Zaczyna od pierwszej sprawy:
Pierwsza to kwestia pomylenia zwłok w trumnach ofiar katastrofy smoleńskiej. Pokazała to, co jest najbardziej bolesne dla Tuska. Bo Tusk stawiał alternatywę i mówił: Jesteśmy my, którzy po katastrofie zrobiliśmy wszystko, co się dało i szaleńcy, którzy twierdzą, że był zamach. Okazało się, że jest jeszcze trzecia możliwość, która pokazała, że nie chodzi o to, że był zamach, ale że Rosjanie po wypadku robili, co chcieli.
Pisze o kolejnej rzeczy, która sprawiła, że Tuska poważnie:
Druga sprawa to zdjęcie trybuny ze stadionu Lechii, na której sędzia Ryszard Milewski był razem z Tuskiem. To pokazało, że jednak istnieje pewna elitka, która się doskonale zna, elitka świata polityki i sędziów.

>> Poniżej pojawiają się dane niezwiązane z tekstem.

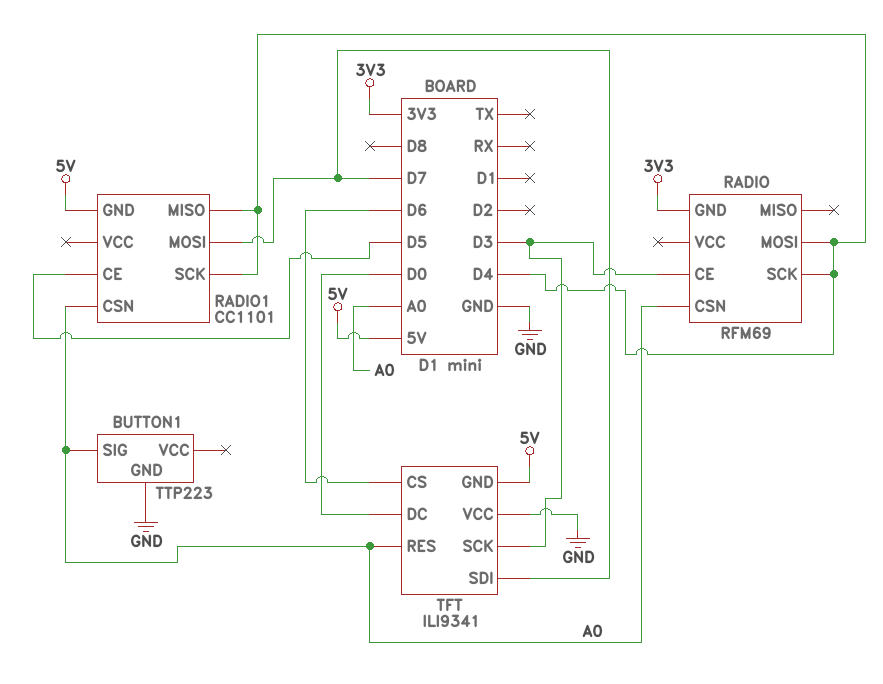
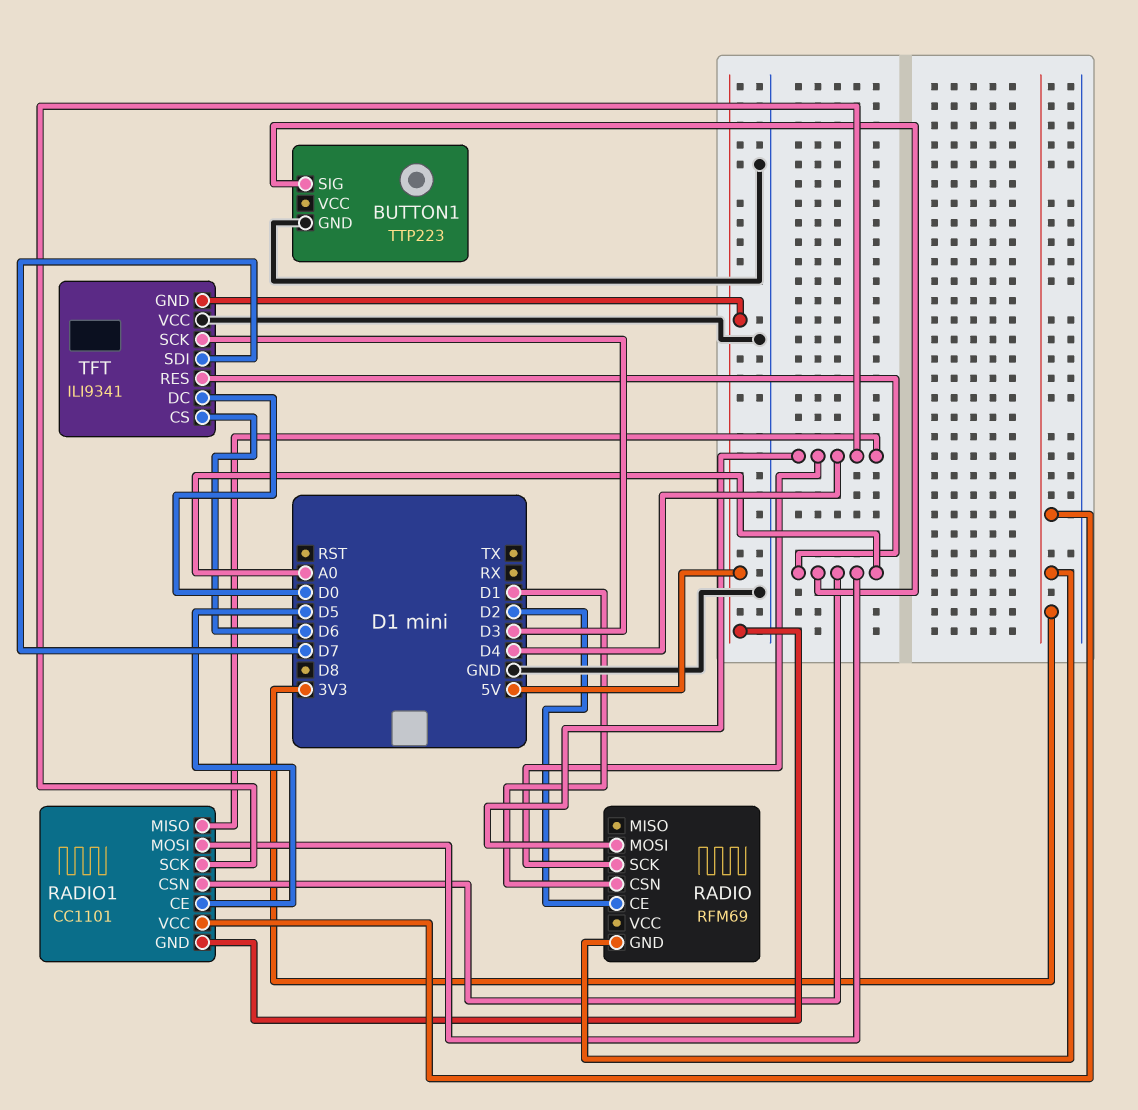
RADIO pin CE: D3 -> D2
RADIO pin CSN: A0 -> D1
RADIO1 pin MOSI: D7 -> A0
RADIO1 pin VCC: none -> 3V3

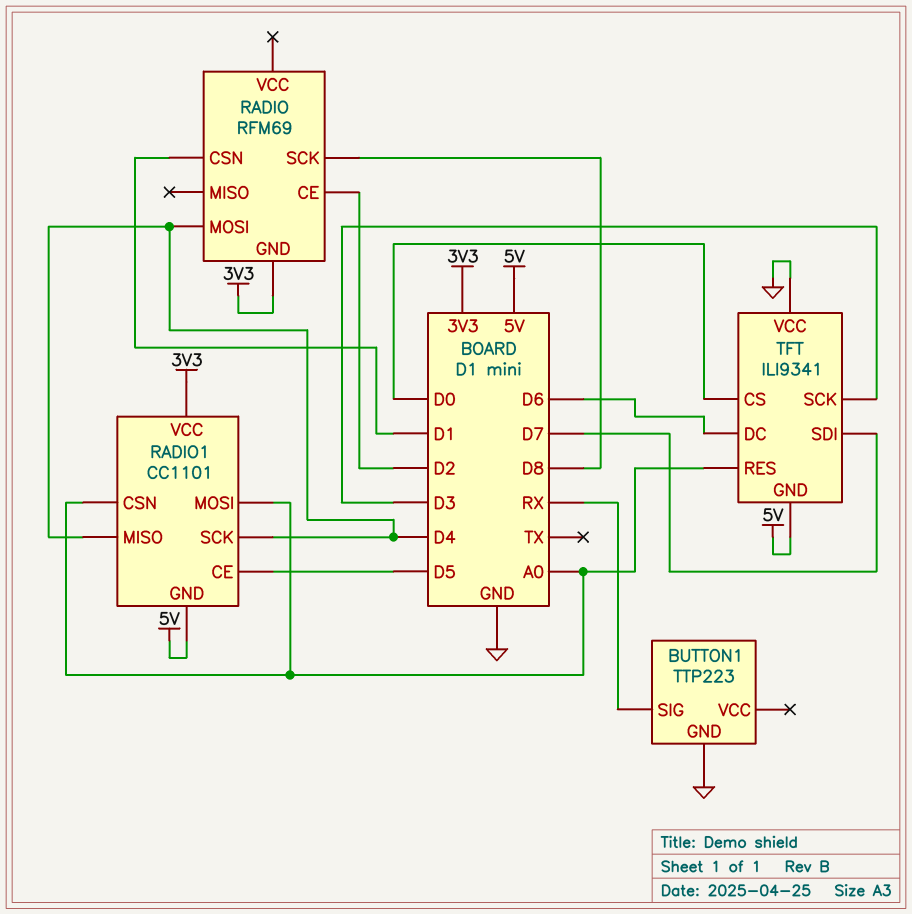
BUTTON1 pin SIG: A0 -> RX
RADIO pin SCK: D4 -> D8
TFT pin CS: D6 -> D0
TFT pin DC: D0 -> D6

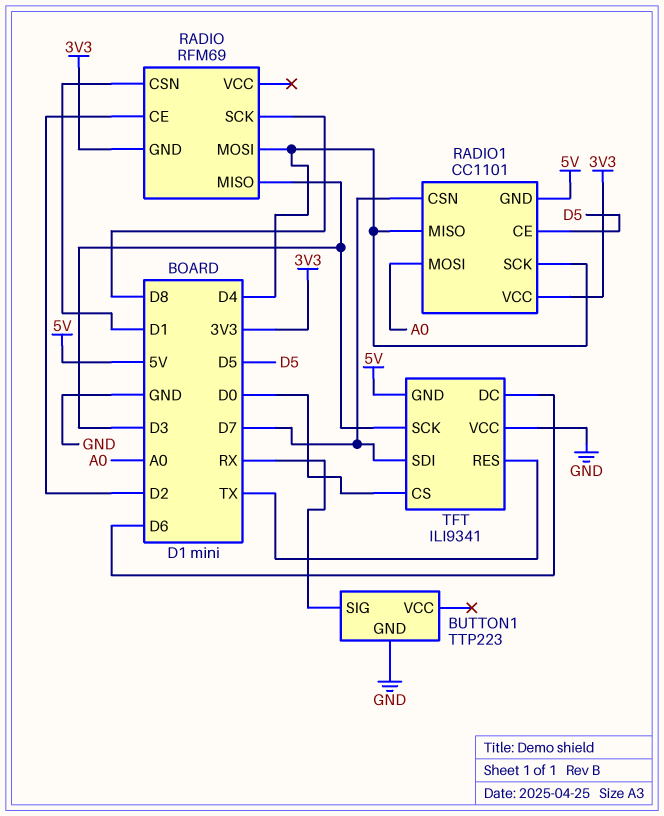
RADIO pin MISO: none -> D3
RADIO1 pin CSN: A0 -> D7
TFT pin RES: A0 -> TX

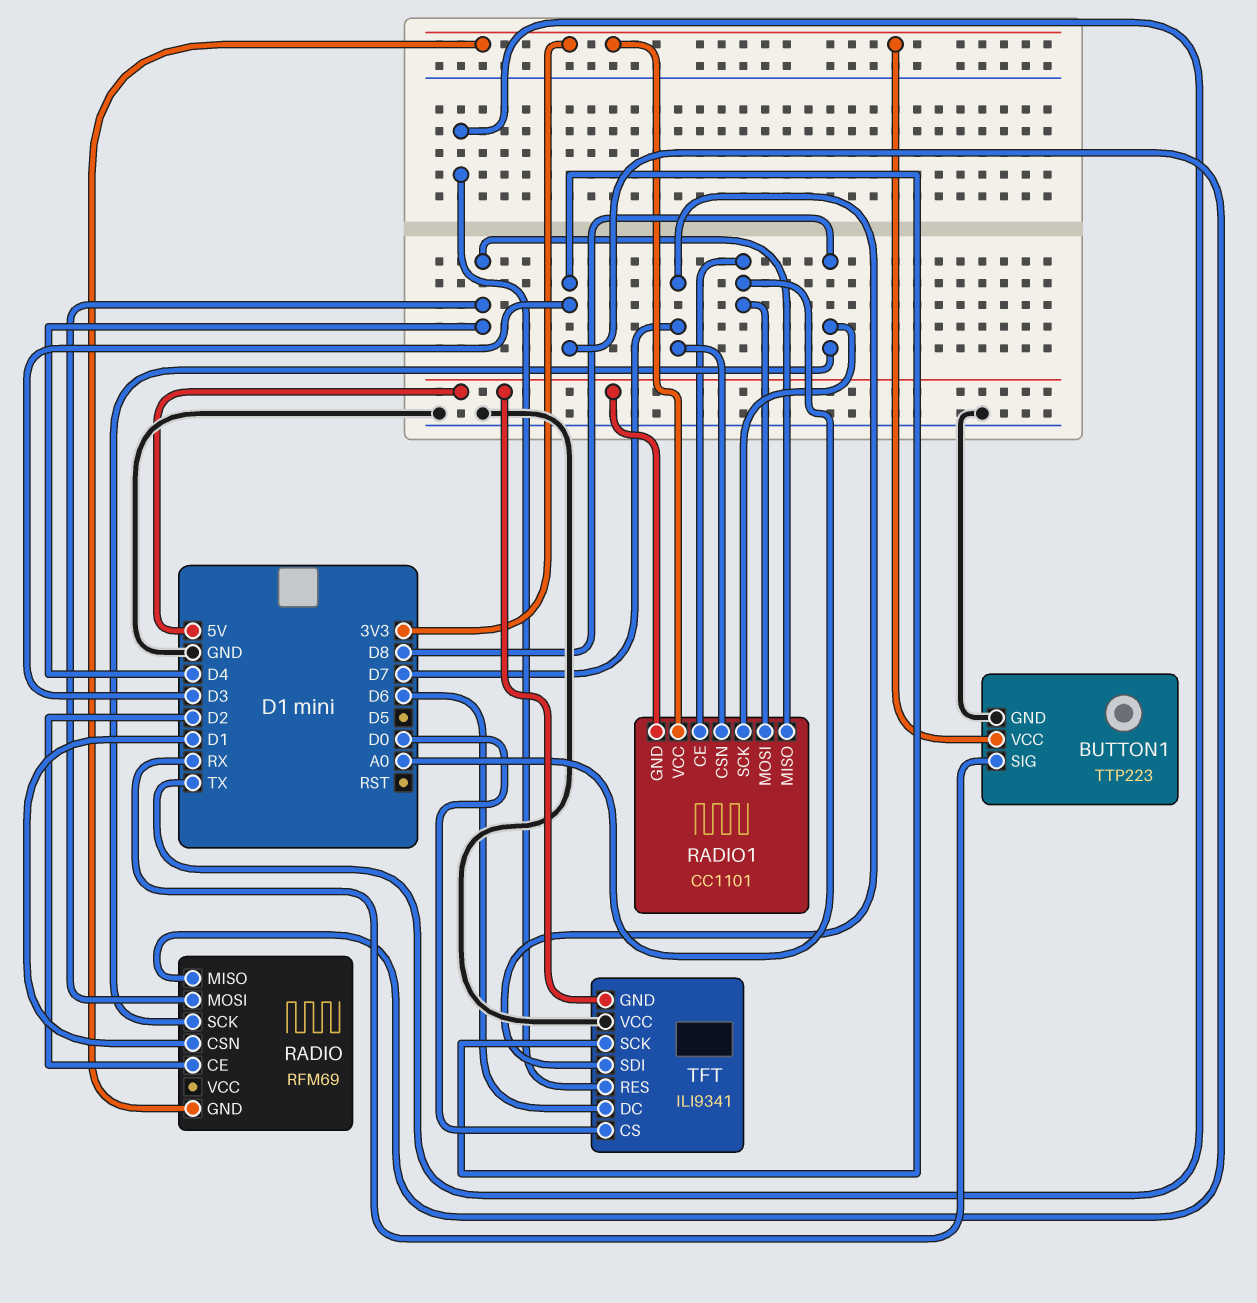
BUTTON1 pin VCC: none -> 3V3
RADIO1 pin CE: D5 -> A0
RADIO1 pin SCK: D4 -> D8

Chociaż premier zapierał się jakichkolwiek kontaktów z sędzią Milewskim okazało się, że jest inaczej. Na tym polega paradoks polityki, że bardzo często rzeczy stosunkowo mało ważne potrafią wstrząsnąć ludźmi. Dla porównania afera hazardowa – o wiele bardziej poważna – nie wywołała aż takiego wstrząsu. Jakoś tak nie miała swojego zdjęcia, symbolu, jakiejś personifikacji.